▸ **WORK ORDER**
In the entries below, find the line with "1: (624, 10, 51.39)" and the line with "20: (318, 325, 2.80)"; give again those lines and every line between them, exactly.

▸ **EXERCISE INPUT**
○ ○ ○ ○
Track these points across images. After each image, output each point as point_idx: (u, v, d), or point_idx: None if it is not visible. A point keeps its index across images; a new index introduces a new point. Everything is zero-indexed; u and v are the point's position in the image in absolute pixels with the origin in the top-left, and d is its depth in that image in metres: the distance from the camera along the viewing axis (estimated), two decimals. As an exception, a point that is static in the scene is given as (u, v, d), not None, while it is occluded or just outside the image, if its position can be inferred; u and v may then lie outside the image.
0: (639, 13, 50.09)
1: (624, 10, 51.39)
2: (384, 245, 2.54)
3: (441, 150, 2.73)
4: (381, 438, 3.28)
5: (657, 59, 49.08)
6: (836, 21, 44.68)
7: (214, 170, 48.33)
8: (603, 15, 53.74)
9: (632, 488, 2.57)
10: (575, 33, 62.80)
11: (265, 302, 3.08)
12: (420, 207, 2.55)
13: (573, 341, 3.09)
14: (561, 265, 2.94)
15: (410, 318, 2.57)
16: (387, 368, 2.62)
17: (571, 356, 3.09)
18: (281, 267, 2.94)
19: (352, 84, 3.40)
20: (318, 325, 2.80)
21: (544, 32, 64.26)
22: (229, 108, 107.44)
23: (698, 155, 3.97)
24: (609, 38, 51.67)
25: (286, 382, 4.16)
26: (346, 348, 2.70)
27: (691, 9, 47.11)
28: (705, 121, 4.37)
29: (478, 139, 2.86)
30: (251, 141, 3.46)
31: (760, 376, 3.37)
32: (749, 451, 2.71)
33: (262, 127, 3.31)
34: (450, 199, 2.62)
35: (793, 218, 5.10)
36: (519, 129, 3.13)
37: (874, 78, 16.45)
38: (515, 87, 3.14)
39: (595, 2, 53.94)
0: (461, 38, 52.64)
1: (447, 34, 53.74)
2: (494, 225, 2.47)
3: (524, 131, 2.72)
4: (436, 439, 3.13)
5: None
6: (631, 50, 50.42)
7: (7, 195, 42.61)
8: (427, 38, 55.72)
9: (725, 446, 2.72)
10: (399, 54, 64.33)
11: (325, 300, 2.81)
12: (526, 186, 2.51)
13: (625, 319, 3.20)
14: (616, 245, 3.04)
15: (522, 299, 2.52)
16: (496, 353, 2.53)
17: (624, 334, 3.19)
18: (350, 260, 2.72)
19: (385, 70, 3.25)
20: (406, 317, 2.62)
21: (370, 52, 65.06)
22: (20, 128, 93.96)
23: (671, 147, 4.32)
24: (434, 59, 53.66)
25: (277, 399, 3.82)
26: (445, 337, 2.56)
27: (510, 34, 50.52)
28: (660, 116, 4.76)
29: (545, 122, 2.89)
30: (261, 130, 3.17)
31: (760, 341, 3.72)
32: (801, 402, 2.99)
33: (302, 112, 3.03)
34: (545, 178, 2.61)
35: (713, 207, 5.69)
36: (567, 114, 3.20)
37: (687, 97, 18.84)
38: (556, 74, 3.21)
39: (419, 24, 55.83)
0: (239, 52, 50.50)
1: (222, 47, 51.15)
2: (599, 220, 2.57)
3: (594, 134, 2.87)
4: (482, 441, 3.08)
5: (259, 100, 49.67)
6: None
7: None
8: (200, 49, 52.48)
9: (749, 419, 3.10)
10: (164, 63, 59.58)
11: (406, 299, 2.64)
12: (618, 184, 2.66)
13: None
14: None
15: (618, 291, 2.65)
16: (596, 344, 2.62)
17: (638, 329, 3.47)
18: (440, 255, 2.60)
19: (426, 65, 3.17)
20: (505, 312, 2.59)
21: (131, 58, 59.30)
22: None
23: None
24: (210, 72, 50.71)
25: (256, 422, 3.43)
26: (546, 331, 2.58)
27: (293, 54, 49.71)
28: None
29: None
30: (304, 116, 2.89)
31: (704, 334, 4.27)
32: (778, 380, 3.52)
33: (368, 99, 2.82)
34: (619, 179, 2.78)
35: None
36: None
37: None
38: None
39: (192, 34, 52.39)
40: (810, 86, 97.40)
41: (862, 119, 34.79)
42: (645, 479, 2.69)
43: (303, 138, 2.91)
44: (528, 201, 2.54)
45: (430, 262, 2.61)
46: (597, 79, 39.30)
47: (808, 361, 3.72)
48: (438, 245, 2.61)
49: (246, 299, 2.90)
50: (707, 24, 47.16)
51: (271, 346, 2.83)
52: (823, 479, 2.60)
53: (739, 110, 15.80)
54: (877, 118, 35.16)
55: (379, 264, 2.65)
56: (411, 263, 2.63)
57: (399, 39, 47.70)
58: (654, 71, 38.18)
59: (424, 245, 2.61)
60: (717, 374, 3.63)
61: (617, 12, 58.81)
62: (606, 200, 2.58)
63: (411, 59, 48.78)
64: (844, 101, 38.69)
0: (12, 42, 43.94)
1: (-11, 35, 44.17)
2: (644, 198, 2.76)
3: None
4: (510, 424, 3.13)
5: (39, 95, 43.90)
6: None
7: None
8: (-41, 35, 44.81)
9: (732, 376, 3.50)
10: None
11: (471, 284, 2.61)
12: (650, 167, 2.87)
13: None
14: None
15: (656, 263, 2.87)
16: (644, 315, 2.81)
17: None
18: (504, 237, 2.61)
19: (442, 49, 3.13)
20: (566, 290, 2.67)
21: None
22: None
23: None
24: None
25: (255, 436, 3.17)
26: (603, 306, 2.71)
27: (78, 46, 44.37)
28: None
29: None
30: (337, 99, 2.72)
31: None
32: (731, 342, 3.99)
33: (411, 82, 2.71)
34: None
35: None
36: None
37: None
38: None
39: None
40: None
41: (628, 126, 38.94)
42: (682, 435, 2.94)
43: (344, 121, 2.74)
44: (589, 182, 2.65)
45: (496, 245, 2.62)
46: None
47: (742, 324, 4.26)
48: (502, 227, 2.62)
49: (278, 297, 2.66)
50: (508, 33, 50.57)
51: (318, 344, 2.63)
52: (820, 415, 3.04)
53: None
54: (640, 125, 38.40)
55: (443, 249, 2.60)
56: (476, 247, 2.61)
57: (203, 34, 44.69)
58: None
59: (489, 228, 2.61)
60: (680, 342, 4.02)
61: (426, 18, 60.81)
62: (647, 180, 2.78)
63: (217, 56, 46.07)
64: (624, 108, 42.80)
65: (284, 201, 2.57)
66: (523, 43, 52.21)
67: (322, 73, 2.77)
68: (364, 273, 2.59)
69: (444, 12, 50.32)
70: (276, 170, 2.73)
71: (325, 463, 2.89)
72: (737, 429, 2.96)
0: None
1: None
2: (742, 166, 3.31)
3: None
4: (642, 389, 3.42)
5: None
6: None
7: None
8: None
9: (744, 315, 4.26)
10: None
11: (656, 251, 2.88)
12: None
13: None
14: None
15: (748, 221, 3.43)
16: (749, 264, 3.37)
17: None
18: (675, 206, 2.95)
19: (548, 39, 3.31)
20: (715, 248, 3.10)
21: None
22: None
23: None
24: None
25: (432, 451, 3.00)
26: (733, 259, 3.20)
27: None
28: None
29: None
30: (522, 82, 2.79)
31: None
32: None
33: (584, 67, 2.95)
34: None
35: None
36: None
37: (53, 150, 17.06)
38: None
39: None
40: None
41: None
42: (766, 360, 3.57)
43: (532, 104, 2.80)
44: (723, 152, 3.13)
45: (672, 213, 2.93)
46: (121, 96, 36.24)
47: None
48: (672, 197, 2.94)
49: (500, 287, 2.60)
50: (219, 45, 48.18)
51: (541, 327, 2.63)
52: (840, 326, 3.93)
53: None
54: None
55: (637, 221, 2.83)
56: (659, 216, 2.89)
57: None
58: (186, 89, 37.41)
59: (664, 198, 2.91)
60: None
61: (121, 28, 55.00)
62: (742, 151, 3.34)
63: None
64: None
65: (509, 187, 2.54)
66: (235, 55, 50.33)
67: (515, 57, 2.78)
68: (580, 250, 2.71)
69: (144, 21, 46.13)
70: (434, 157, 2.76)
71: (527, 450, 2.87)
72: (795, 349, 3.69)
○ ○ ○ ○
▸ **WRITTEN ANSWER**
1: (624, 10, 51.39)
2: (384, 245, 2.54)
3: (441, 150, 2.73)
4: (381, 438, 3.28)
5: (657, 59, 49.08)
6: (836, 21, 44.68)
7: (214, 170, 48.33)
8: (603, 15, 53.74)
9: (632, 488, 2.57)
10: (575, 33, 62.80)
11: (265, 302, 3.08)
12: (420, 207, 2.55)
13: (573, 341, 3.09)
14: (561, 265, 2.94)
15: (410, 318, 2.57)
16: (387, 368, 2.62)
17: (571, 356, 3.09)
18: (281, 267, 2.94)
19: (352, 84, 3.40)
20: (318, 325, 2.80)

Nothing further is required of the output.